I was told, I was ‘too big’ and that I should ask for additional scans so I don’t get ‘teared in two’ essentially. Even people at the bbq I didn’t know felt the need to comment and ‘give advice’ to my vulnerable first time pregnant self about how I looked, commenting whether or not I eating too much, if I am on the road to gestational diabetes (I didn’t get it throughout my pregnancy). I went home not really sure what had happened and concerned about the ‘growth’ of my bump, having an afternoon of shame and judgement for dinner didn’t go down well.
Meanwhile at work an older female receptionist told me a story of another women of my ethnicity who she observed while pregnant saying that she was ‘eating too’ much in her first pregnancy and struggled to lose weight, but in her second pregnancy ‘she learned her lesson.’ Meanwhile I snacked on a lot on fruit, veggies and yogurt to fight off Hyperemesis Gravidarum (extreme morning sickness which I took medication for).
Here’s the deal, I’m pregnant, I am going through a lot of physiological changes that I’m coping with, some I expected, some I didn’t, but I have enough going on without non-medical professionals sharing their ideas and thoughts on my body.
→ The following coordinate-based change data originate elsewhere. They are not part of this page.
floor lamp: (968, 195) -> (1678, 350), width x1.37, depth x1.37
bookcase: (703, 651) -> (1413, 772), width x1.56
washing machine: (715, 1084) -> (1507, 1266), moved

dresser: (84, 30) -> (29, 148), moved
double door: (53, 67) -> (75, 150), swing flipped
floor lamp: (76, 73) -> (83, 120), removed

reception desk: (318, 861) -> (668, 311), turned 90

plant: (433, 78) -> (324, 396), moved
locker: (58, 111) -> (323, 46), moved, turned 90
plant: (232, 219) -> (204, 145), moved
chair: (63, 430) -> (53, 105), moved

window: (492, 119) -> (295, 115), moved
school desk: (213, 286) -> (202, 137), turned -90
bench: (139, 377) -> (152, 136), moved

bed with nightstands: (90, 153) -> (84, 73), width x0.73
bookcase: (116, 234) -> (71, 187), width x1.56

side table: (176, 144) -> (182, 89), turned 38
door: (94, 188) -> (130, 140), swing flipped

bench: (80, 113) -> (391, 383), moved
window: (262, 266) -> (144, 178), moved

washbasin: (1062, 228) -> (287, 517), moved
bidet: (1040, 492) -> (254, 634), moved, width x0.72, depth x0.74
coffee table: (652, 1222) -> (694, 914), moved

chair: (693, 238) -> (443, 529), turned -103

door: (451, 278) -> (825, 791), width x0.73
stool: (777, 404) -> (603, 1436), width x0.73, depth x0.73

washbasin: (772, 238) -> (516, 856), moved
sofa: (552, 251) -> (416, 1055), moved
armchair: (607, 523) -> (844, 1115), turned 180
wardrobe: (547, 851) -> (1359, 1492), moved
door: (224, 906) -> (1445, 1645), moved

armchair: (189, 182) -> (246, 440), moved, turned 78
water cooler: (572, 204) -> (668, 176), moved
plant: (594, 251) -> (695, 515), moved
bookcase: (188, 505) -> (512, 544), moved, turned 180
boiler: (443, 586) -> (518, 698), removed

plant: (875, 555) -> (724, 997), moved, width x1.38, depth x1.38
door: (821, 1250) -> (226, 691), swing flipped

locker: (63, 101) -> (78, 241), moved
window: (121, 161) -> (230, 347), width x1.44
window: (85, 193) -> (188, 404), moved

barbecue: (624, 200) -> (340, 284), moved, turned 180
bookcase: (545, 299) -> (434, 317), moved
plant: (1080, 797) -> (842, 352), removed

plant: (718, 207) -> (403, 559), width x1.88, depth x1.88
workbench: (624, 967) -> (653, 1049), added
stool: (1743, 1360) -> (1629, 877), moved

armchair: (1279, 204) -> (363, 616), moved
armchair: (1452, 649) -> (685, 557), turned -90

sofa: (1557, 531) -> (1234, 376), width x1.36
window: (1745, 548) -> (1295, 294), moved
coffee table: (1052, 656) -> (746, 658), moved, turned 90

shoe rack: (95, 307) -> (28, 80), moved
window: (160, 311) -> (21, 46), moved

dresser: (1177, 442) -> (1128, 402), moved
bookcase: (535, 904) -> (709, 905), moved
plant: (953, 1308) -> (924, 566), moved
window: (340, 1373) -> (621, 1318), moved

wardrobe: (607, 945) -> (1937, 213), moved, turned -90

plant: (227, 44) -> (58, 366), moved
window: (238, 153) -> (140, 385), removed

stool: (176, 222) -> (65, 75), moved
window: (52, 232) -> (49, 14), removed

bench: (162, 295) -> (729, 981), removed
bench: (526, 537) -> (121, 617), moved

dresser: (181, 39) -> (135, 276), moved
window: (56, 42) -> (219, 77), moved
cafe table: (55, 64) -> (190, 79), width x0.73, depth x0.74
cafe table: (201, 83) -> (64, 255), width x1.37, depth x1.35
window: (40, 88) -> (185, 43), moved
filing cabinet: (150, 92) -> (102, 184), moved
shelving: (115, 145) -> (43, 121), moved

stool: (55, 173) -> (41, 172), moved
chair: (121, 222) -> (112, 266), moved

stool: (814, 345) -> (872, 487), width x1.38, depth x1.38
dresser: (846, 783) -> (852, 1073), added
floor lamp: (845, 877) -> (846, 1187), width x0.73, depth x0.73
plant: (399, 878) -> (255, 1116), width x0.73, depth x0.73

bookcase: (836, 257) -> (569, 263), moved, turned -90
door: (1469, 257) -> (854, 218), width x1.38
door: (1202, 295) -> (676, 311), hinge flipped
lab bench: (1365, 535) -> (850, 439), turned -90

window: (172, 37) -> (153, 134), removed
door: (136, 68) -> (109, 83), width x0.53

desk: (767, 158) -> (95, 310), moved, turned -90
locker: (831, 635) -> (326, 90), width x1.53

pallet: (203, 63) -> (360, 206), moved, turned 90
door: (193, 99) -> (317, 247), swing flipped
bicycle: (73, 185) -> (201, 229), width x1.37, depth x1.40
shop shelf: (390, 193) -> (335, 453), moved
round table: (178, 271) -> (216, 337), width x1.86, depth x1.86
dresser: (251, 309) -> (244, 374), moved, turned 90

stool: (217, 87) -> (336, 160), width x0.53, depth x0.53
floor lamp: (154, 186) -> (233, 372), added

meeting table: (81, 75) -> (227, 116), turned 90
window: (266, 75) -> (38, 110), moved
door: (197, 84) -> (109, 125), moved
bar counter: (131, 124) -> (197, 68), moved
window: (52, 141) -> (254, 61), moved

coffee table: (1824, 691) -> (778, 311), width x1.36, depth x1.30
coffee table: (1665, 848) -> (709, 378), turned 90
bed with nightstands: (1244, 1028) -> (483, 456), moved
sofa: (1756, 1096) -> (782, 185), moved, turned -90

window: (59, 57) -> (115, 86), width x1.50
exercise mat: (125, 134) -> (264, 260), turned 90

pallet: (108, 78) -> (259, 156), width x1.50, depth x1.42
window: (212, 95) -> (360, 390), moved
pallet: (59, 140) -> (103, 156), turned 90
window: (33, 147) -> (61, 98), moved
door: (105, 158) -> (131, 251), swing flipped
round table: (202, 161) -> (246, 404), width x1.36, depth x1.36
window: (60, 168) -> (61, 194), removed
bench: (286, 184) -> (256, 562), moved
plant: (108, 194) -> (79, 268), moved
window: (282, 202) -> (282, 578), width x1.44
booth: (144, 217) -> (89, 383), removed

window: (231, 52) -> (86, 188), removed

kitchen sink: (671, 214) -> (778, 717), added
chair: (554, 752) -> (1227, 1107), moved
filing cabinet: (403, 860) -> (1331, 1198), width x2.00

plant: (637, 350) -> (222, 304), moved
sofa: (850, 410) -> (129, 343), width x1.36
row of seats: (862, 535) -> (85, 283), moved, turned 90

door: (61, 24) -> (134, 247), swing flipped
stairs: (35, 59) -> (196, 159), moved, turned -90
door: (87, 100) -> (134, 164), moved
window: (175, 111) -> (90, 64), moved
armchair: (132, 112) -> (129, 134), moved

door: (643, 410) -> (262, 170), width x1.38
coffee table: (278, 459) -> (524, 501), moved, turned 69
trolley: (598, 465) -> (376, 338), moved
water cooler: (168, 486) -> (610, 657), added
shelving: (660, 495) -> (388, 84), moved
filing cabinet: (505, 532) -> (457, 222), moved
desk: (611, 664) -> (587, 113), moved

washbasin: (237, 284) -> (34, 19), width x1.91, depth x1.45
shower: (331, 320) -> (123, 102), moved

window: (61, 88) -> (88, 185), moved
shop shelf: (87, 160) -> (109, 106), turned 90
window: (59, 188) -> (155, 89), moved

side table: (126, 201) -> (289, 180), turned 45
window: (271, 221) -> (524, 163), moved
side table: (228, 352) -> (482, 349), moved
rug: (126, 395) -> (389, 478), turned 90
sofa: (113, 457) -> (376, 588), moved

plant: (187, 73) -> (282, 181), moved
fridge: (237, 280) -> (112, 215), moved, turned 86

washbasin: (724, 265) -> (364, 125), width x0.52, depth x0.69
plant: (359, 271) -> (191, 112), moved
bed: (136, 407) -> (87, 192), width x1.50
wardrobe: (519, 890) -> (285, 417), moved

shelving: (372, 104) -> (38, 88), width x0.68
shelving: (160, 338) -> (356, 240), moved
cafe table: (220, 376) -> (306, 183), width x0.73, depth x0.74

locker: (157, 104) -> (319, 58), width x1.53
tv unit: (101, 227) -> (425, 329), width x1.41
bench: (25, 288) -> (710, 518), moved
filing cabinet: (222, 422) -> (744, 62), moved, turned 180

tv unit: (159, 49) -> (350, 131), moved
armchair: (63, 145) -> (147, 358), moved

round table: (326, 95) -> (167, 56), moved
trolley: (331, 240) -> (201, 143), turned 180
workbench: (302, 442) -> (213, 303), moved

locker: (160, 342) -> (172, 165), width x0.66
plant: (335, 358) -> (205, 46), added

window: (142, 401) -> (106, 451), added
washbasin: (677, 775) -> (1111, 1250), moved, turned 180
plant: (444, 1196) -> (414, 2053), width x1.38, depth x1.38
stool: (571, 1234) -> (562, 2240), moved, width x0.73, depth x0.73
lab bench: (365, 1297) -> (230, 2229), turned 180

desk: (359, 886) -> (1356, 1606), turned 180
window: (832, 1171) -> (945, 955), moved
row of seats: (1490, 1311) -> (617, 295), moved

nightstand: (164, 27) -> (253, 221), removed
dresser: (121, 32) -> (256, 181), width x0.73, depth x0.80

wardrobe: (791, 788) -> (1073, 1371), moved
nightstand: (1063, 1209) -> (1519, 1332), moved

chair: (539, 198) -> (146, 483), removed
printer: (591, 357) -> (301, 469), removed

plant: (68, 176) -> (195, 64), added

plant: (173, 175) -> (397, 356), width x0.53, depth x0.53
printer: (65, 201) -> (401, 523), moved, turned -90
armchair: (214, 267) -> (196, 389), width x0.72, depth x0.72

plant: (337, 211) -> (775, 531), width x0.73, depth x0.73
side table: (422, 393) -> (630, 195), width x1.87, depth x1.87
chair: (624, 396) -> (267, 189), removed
So what can you say to me you’re wondering? Maybe, how are you? What were you up to this weekend? How’s your work going? (I am still me after all). And if you want to comment or raise the fact that I’m pregnant – ‘Congrats,’ is always nice, ‘Do you know what you’re having?” is fine, not offensive to me, ‘You look great’, again nice, ‘how are you feeling?’ acceptable question. Steer clear of scary birth stories, scary pregnancy stories, comments on what I’m eating, my bump size in general, medical advice if you’re not my doctor. And don’t ask ‘When are you due?’, no matter what I say the asker always drifts their eyes to my belly to make a judgement on its size, just don’t.